# Folie gegen Beton bzw. Stein kleben mit Innotec



## HKL (11. Juli 2006)

Moin!
Habe hier nichts gefunden, auch nicht über die Suchfunktion. Helft mir nur kurz mit einer Antwort: Kann ich PVC-Folie mit Innotec an Betonsteinen befestigen?
Gruß
Holger


----------



## Thorsten (20. Juli 2006)

*AW: Folie gegen Beton bzw. Stein kleben mit Innotec*

Hi Holger,

irgendwie ist das wohl untergegangen hier. :?

Also probiert habe ich das nicht, kann mir aber vorstellen das es eigentlich funktionieren sollte.

Innotec klebt irgendwie alles, warum nicht auch Betonstein !?
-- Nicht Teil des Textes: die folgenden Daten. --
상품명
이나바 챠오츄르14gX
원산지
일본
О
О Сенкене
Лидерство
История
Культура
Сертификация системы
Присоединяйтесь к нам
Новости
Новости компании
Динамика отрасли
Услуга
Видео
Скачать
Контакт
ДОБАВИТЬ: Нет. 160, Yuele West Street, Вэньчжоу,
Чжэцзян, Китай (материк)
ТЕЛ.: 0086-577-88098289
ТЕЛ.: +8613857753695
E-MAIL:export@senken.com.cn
Probiere es einfach aus verkehrt machen kannst Du dabei nichts.


----------



## jochen (20. Juli 2006)

*AW: Folie gegen Beton bzw. Stein kleben mit Innotec*

Hallo Holger,

Habe es gestern gemacht, es hält.

Ich habe den Beton vorher mit einer Drahtbürste gereinigt, abgesaugt und mit einen Betonprimer eingelassen, den Primer 48 std. einwirken lassen, die Folie mit Aceton gereinigt und das Ganze mit Innotec Adheseal verklebt.


----------



## HKL (20. Juli 2006)

*AW: Folie gegen Beton bzw. Stein kleben mit Innotec*

Moin!

Na... geht doch!

Hab schon geglaubt ich werde hier ignoriert. Werde es nach dem Urlaub mal testen, habe irgendwo noch ein Stück alte Folie rumliegen und werde die mal an einen der Betonsteine kleben. Wenns hält werde ich die Badewanne für die Racker etwas erhöhen. Sind zwar nur ein paar Zentimeter, bringen aber doch einige Liter Wasser zusätzlich.

Aber erstr  mal gehts nächste Woche nach Kärnten und die Sonne auf den Bauch scheinen lassen.

Cu, Holger


----------



## Thorsten (20. Juli 2006)

*AW: Folie gegen Beton bzw. Stein kleben mit Innotec*

Hi Holger,

na geht doch? 

Wir ignorieren hier doch keinen....nur fehlt leider immo die Zeit etwas 



@Jochen

klasse das es funktioniert, ich sags ja  Innotec klebt alles tse tse....


----------